For tool holders there is some hope. There are a few companies that are experimenting with printed bodies for odd flute shapes and coolant configurations. Material density is an issue for these as well. We are not far from a time where this will be somewhat common, but there are still a few bugs to work out.
 
Sintering of carbide is a drastically different deal than printing.
Even a laser sintering 3-D printer can not make carbide.
Just as a starter carbide inserts shrink 30% in all directions when sintered.
Added layer would have to overhang and be larger than the supporting layer and somehow you have to get the cobalt to flow into the underlying already sintered stuff to bond this layer.
Should we mention you also have to do this in a vacuum?
One could 3-D print the green (unsintered) blank and then run it through the furnace but it would be sooooo slow and very hard to control the finished size.

One of those things that looks like a good idea until you understand the devils in the details.
Bob
 
^I don't see why you could not run a std carbide - cobalt powder in one of the current laser sintering machines - there already running a inert argon environment, if you prefer vacuum would be just as doable. The shrinkage would not be the same as with current techniques as theres not the additives - waxes and such to burn out that give a green insert its strength, most of the shrinkage would be delt with vertically layer by layer just as a moulding currently shrinks.

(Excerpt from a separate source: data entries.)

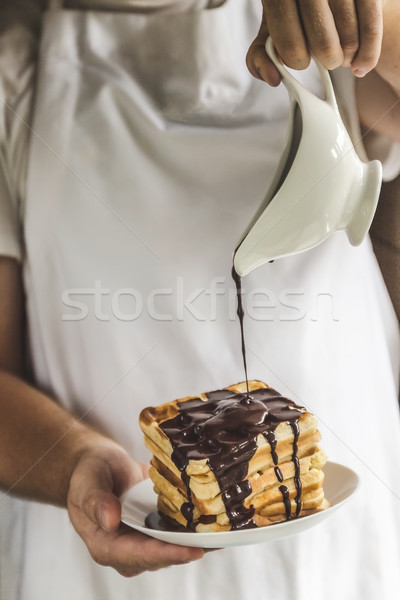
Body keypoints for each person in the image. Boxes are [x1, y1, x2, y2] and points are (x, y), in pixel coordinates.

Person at [1, 0, 400, 598]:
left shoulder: (312, 27)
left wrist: (378, 19)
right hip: (105, 555)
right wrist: (76, 462)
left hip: (338, 540)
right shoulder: (14, 68)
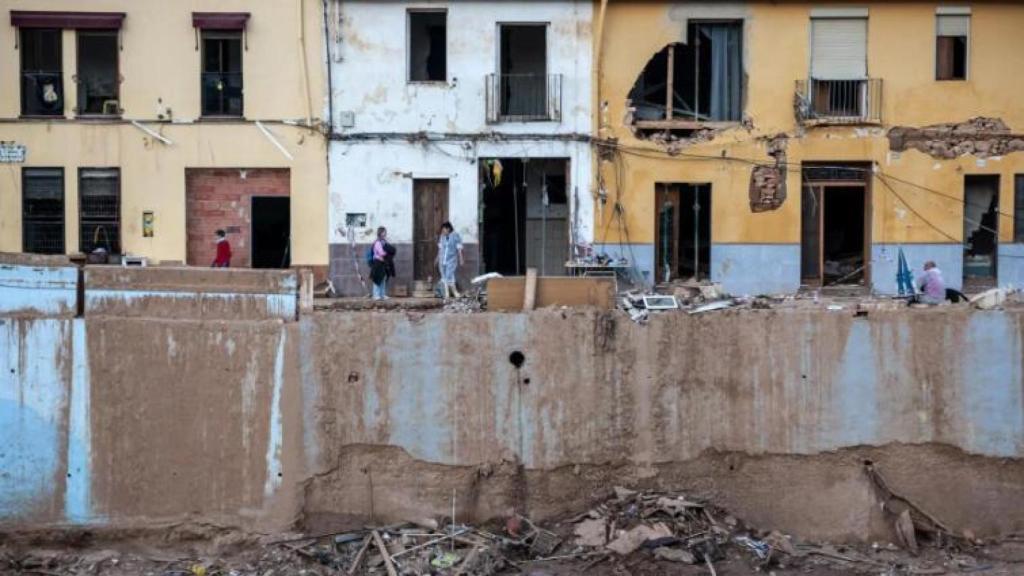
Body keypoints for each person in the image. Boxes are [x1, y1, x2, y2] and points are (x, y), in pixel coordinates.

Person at [437, 221, 464, 299]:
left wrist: (461, 258)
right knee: (444, 276)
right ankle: (447, 293)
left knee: (449, 275)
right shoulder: (442, 236)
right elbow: (440, 248)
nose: (443, 231)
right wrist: (437, 258)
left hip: (451, 259)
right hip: (442, 259)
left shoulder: (455, 236)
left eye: (444, 230)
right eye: (442, 230)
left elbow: (459, 248)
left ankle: (454, 292)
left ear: (448, 229)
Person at [369, 226, 395, 300]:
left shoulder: (384, 241)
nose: (385, 233)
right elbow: (381, 253)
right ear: (380, 233)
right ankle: (376, 295)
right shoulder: (377, 242)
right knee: (377, 278)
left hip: (382, 262)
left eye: (385, 232)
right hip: (377, 262)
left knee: (383, 278)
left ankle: (382, 295)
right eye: (383, 232)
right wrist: (387, 252)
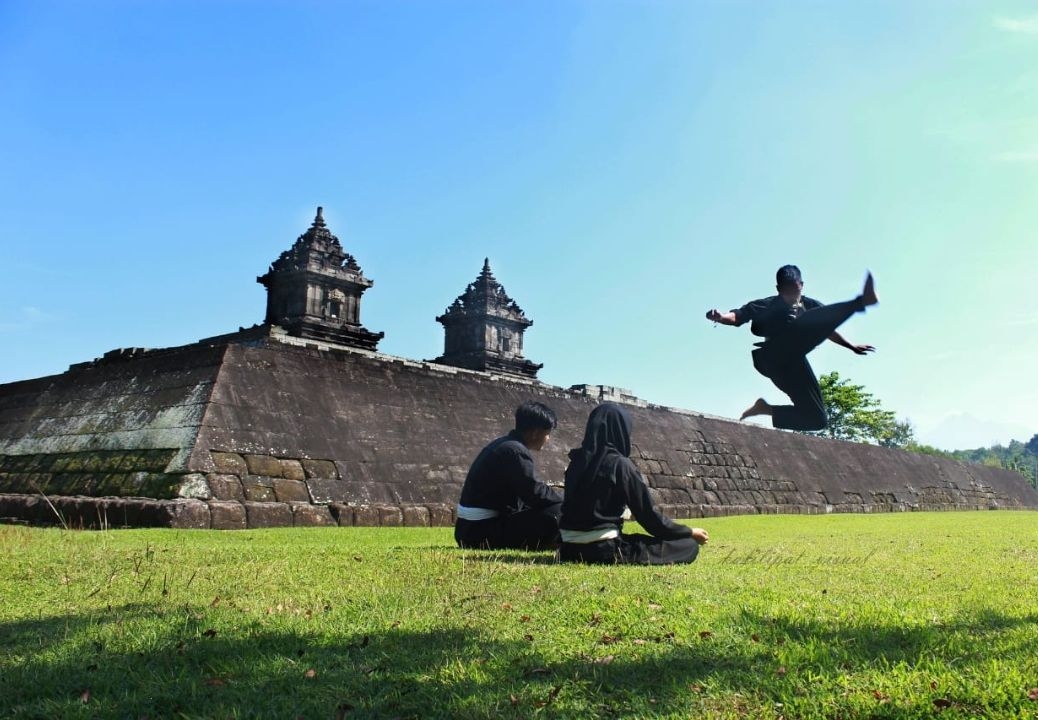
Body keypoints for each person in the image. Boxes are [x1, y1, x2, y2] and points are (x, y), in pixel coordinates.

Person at [705, 265, 878, 431]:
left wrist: (851, 346)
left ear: (801, 285)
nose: (791, 295)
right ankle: (861, 301)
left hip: (794, 363)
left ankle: (764, 408)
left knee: (817, 419)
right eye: (786, 291)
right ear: (778, 289)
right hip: (771, 358)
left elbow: (827, 330)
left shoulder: (810, 304)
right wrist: (720, 317)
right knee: (803, 325)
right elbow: (737, 316)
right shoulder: (767, 304)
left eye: (795, 290)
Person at [558, 403, 709, 565]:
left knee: (635, 539)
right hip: (603, 550)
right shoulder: (620, 465)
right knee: (688, 546)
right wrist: (689, 532)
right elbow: (649, 517)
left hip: (567, 549)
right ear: (621, 431)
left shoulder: (575, 463)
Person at [454, 401, 563, 550]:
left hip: (467, 531)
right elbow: (535, 493)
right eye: (547, 434)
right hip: (479, 534)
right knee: (559, 510)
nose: (548, 439)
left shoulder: (504, 445)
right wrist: (568, 498)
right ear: (535, 432)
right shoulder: (515, 451)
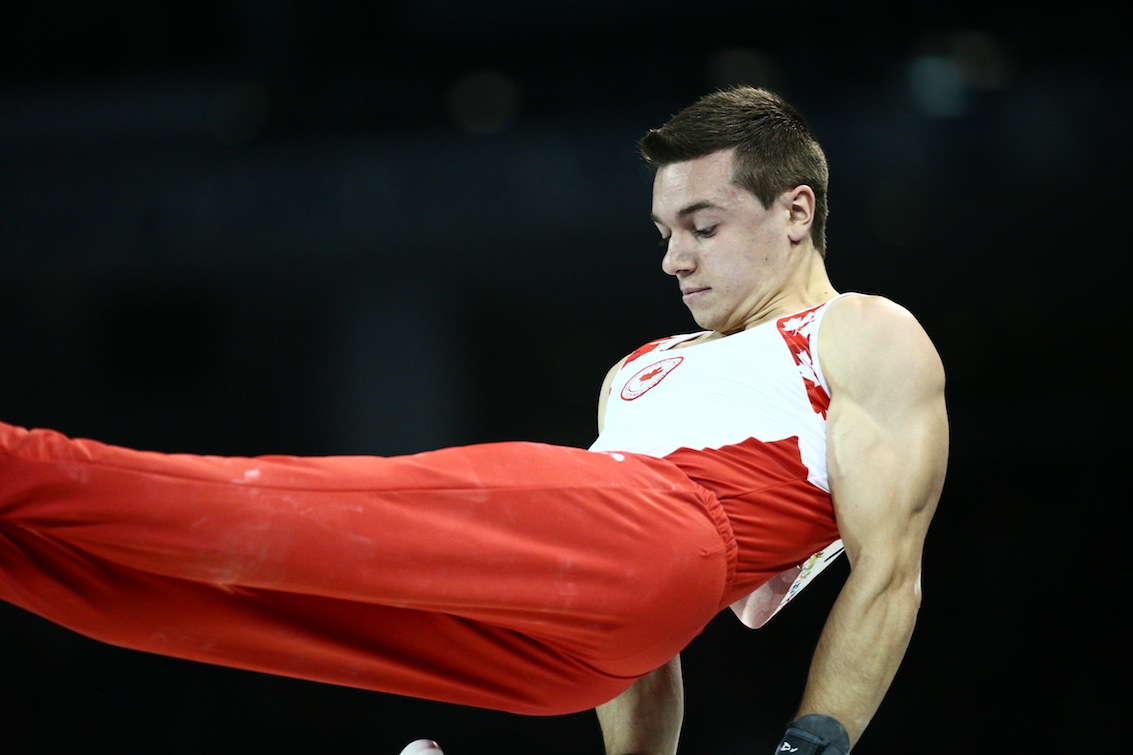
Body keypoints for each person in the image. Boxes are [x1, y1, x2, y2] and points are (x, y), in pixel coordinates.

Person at [0, 86, 947, 754]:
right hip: (599, 635)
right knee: (247, 603)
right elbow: (630, 610)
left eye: (701, 226)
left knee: (281, 506)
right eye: (663, 233)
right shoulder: (638, 372)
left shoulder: (859, 330)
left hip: (672, 529)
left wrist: (810, 742)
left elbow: (889, 571)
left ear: (796, 210)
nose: (672, 261)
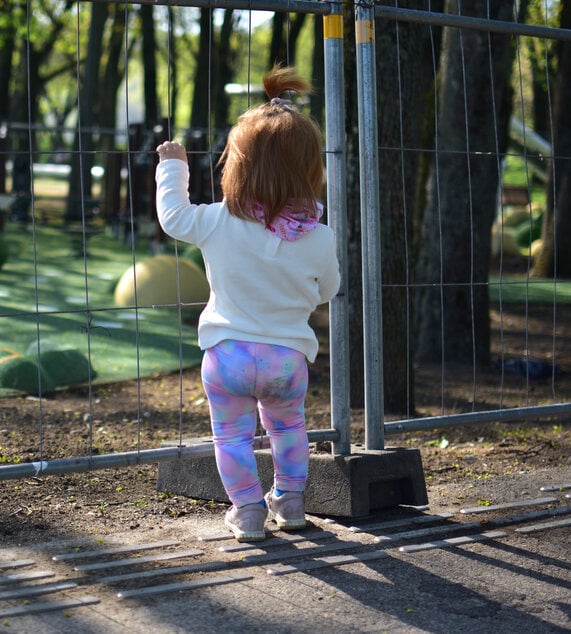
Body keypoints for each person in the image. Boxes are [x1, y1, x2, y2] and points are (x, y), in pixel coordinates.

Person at [155, 65, 340, 542]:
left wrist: (173, 165)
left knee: (232, 438)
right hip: (286, 357)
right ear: (311, 168)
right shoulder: (319, 236)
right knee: (288, 428)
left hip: (228, 353)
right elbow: (328, 290)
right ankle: (291, 501)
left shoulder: (218, 221)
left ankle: (248, 510)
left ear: (237, 163)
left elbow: (174, 217)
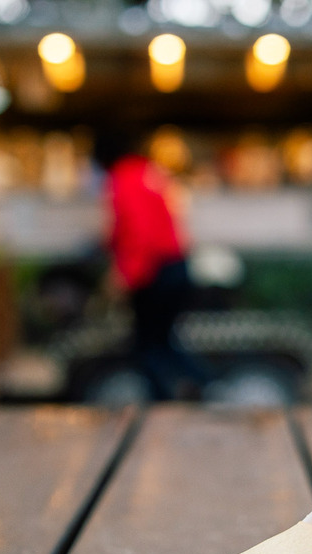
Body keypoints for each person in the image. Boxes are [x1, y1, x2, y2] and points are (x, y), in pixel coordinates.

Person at [94, 130, 208, 399]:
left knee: (147, 344)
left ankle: (163, 402)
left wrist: (124, 276)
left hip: (154, 271)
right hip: (176, 265)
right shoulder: (149, 172)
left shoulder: (124, 176)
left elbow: (137, 232)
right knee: (163, 340)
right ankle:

That said i don't think you would still get the density that current compression approaches give. I do think it could give you some very good wear resistant areas in say slurry pumping type parts. To me one of the key things additive manufacture opens up is not makeing things we currently make as we currently make them, but far more making composite parts were the materials differ as different needs - physical properties are met in the part.
 
That said i don't think you would still get the density that current compression approaches give.

What compression approaches are you talking about? Die pressures in cabide making are very low. Think aspirin press.
It does no good to use high pressing pressures other than filling tiny corners in the die on a complex geometry.
The density comes in the sinerting stage where the part collapses in on itself as the binder turns liquid, hence the huge shrink factor.
Your next layer has to be 30% larger than the part. That means it is hanging out in the air.
And then there is sinter-hip which is perhaps what you are referring to. This can produce a high cobalt "skin" on the tool when needed or simply help collapse voids depending on how it's used.
I do see where you could lay down green with a printer but controlling would be difficult.
Bob
 
No the next layer does not have to be 30% bigger than the part, because your not forming the whole laer in one hit like you do when you sinter a insert, You just sinter the small dot what ever diamiter the laser beam is, most of the loss would happen vertically not horizontally.

Your 30% figure is not the shrinkage from a liquid turning into a solid, but a powder turning into liquid and loseing all its void spaces. With most SLS systems the powders spread as a thin layer, then its selectively sintered and the process is rinse and repeated. You sinter at near net size, you don't have to sinter a 1.3" sided cube to end up with a 1" cube like you you would a insert, you do have to build up far more layer hight in powder than you actually end up with solid metal though.